> _Task objective_
Count the lines below that contain the string "compose", treating uppercase and lowercase letters as different, and give only the number.

> _Material provided_
· · ·

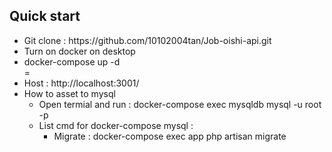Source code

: <h2>Quick start</h2>
<ul>
    <li>Git clone : https://github.com/10102004tan/Job-oishi-api.git </li>
    <li>Turn on docker on desktop</li>
    <li>
        <div>
            docker-compose up -d
        </div>
    </li>
    =
    <li>
        Host : http://localhost:3001/
    </li>
    <li>
    How to asset to mysql 
        <ul>
            <li>Open termial and run : docker-compose exec mysqldb mysql -u root -p</li>
            <li>List cmd for docker-compose mysql : 
                <ul>
                       <li>Migrate : docker-compose exec app php artisan migrate</li>
                </ul>
            </li>
        </ul>
    </li>
</ul>

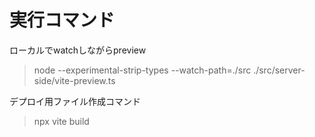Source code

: # 実行コマンド
ローカルでwatchしながらpreview
> node --experimental-strip-types --watch-path=./src ./src/server-side/vite-preview.ts

デプロイ用ファイル作成コマンド
> npx vite build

· · ·

> _Answer box_
4